Data Engineer

Post Date

Jun 08, 2026

Location

Houston,
Texas

ZIP/Postal Code

77079

Job Type

Contract-to-perm

Job Description

• Design, build, and maintain data ingestion pipelines from SQL Server into Azure Databricks using CDC-based and batch patterns
• Implement and manage medallion architecture (Bronze, Silver, Gold) using Delta Lake and Unity Catalog
• Write and optimize complex T-SQL queries, stored procedures, and CDC configurations on Microsoft SQL Server
• Develop PySpark and Spark SQL transformations for large-scale data processing and curated analytical layers
• Build and maintain vector database pipelines that transform structured and unstructured source data into embeddings for downstream AI and search applications
• Collaborate with BI and analytics teams to deliver curated data models, dashboards, and AI/BI Genie experiences
• Configure and troubleshoot connectivity between SQL Server, Databricks, and third-party connector applications
• Monitor pipeline health, implement alerting, and resolve data quality and performance issues proactively
• Maintain technical documentation for pipelines, schemas, and architectural decisions

Pay Rate - 70-80hr

We are a company committed to creating diverse and inclusive environments where people can bring their full, authentic selves to work every day. We are an equal opportunity/affirmative action employer that believes everyone matters. Qualified candidates will receive consideration for employment regardless of their race, color, ethnicity, religion, sex (including pregnancy), sexual orientation, gender identity and expression, marital status, national origin, ancestry, genetic factors, age, disability, protected veteran status, military or uniformed service member status, or any other status or characteristic protected by applicable laws, regulations, and ordinances. If you need assistance and/or a reasonable accommodation due to a disability during the application or recruiting process, please send a request to HR@insightglobal.com.To learn more about how we collect, keep, and process your private information, please review Insight Global's Workforce Privacy Policy: https://insightglobal.com/workforce-privacy-policy/.
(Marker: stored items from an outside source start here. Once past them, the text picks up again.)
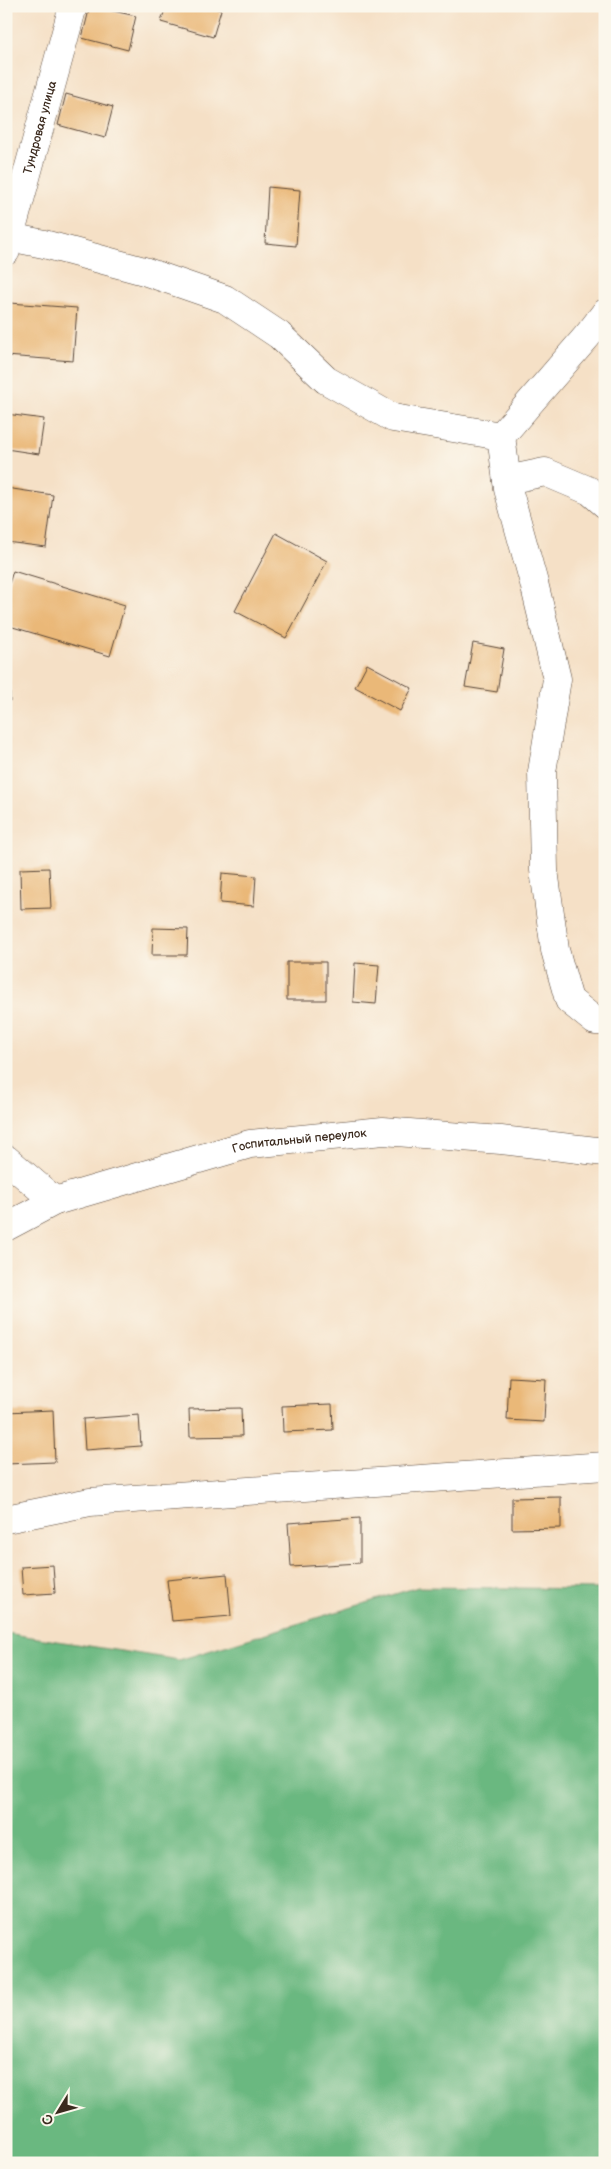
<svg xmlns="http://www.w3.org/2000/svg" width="611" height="2169" viewBox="0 0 611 2169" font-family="'Balsamiq Sans',sans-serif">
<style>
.forest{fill:#6ab880;stroke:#52714f}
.building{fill:#eab878}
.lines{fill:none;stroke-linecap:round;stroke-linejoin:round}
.minor-casing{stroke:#574537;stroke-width:29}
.major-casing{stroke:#574537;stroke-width:29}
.minor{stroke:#fff;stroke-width:28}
.major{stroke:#fff;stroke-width:28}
.labels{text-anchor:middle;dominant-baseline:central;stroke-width:4;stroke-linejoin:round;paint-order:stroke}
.street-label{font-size:12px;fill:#3b2a1e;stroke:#fbf7ec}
</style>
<rect width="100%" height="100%" fill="#fbf7ec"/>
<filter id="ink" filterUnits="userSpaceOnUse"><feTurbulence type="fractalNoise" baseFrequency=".02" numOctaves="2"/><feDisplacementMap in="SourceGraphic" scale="10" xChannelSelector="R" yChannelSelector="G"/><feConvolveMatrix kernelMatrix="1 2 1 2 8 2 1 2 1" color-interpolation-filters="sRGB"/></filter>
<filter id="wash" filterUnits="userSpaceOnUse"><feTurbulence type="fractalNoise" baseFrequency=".0096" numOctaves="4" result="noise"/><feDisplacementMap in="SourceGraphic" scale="20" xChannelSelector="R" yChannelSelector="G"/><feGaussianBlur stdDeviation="1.12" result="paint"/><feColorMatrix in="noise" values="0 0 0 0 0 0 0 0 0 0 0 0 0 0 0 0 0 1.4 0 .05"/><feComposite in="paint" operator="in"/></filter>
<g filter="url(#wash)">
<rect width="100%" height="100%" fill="#f5e0c6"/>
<!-- forest -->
<path class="forest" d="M418 1587 605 1589V2163H6V1633L179 1660Z"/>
<g id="blocks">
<!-- building -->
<path class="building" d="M90 6 136 16 128 50 82 38Z
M166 6H208L221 10 213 37 161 22Z
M66 94 113 107 105 138 58 125Z
M268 187 300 190 296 246 265 243Z
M10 303 77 308 73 361 6 356Z
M6 414 44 419 39 454 6 449Z
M6 488 53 495 46 547 6 542Z
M276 533 327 561 286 638 235 611Z
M13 571 125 605 110 656 6 625V593Z
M473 643 504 649 497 692 465 687Z
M367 664 412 688 400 711 355 687Z
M6 680H10V701H6Z
M49 868 51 908 21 909 20 869Z
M222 873 256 876 254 906 220 903Z
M153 928 188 929 187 955H152Z
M287 962H326V1000H287Z
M355 963 379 965 376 1004 353 1002Z
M509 1377 546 1379 544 1422 507 1420Z
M332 1404 333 1430 283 1432 282 1406Z
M241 1408 242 1436 190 1437 189 1409Z
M53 1410 55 1462 6 1464V1412Z
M139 1415 141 1446 85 1450 83 1419Z
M561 1497V1528L512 1529V1498Z
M360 1518V1563L291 1567 288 1523Z
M53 1565 55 1593 23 1595 21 1567Z
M227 1574 231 1616 172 1621 167 1580Z"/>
</g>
</g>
<g filter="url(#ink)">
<use href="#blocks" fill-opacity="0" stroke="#574537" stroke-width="1"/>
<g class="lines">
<!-- minor casing -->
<g class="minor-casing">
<g id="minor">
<path d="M9 237 44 244 144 271 225 299 279 335 326 380 393 418 501 436 589 334 605 313"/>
<path id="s1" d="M6 251 73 6"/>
<path d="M501 436 508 489 534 583 557 679 542 772 544 870 555 950 569 1000 595 1021H605"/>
<path d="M507 480 545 472 590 491 605 504"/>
<path d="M6 1159 55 1201"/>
<path d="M6 1519 90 1502 605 1466"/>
</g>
</g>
<!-- major casing -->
<g class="major-casing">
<g id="major">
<path id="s2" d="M6 1227 55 1201 250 1144 383 1131 501 1140 605 1152"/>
</g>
</g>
<!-- minor -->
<use href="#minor" class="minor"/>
<!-- major -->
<use href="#major" class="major"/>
</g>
</g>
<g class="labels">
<!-- street labels -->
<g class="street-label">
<text stroke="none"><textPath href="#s1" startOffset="128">Тундровая улица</textPath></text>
<text stroke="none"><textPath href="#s2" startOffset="308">Госпитальный переулок</textPath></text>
</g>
</g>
<!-- margin -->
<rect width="611" height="2169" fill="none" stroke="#fbf7ec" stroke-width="25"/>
<!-- north arrow -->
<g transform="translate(58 2112) rotate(233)" stroke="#fbf7ec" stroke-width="4" paint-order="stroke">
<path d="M0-4L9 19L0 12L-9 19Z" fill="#3b2a1e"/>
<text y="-8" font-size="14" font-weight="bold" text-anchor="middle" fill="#3b2a1e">С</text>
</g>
</svg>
Required Skills & Experience

SQL Server (MSSQL)
• 3+ years of hands-on experience with Microsoft SQL Server (2016 or later)
• Proficiency in T-SQL including CTEs, window functions, dynamic SQL, and query optimization
• Experience configuring and managing Change Data Capture (CDC) for incremental data extraction
• Ability to read execution plans; experience with indexing strategies and statistics management
• Working knowledge of isolation levels, locking behavior, and blocking resolution (RCSI, snapshot isolation)
• Understanding of replication topologies and their impact on downstream pipeline design
Azure Databricks
• 2+ years building notebooks, jobs, and workflows in Azure Databricks
• Hands-on experience implementing Bronze/Silver/Gold medallion architecture using Delta Lake
• Proficiency in PySpark and Spark SQL for large-scale data transformation
• Experience with Unity Catalog for governance and access control
• Experience implementing CDC-based incremental pipelines using watermarks or Delta merge patterns
• Familiarity with cluster configuration, compute management, and job scheduling
Data integration & connectors
• Experience configuring JDBC/ODBC connectivity between SQL Server and cloud compute platforms
• Familiarity with one or more connector/orchestration platforms (Azure Data Factory, Fivetran, dbt, or similar)
• Understanding of Azure networking (VNet peering, NSGs, private endpoints)
• Experience with secret management using Azure Key Vault and Databricks secret scopes
Vector databases & AI infrastructure
• Experience designing and managing vector databases (Pinecone, Weaviate, Chroma, pgvector, or similar)
• Understanding of embedding models and how to generate, store, and query vector representations of data
• Familiarity with similarity search concepts (cosine similarity, ANN indexing such as HNSW or IVF)
• Experience integrating vector stores into retrieval pipelines (RAG patterns, semantic search, or recommendation systems)
General engineering
• Proficiency in Python for pipeline development and automation
• Version control experience using Git
• Strong written communication skills; ability to produce and maintain technical documentation
• Comfortable working within Azure cloud environments

Nice to Have Skills & Experience

• Experience with Tableau, Power BI, or similar BI tools as a downstream data consumer
• Familiarity with ERP source systems (field service management, inventory, or financial platforms)
• Experience with dbt for transformation layer management
• Knowledge of cloud cost optimization strategies for Databricks compute
• Microsoft Certified: Azure Data Engineer Associate or equivalent certification
• Exposure to LLM orchestration frameworks such as LangChain or LlamaIndex

Benefit packages for this role will start on the 1st day of employment and include medical, dental, and vision insurance, as well as HSA, FSA, and DCFSA account options, and 401k retirement account access with employer matching. Employees in this role are also entitled to paid sick leave and/or other paid time off as provided by applicable law.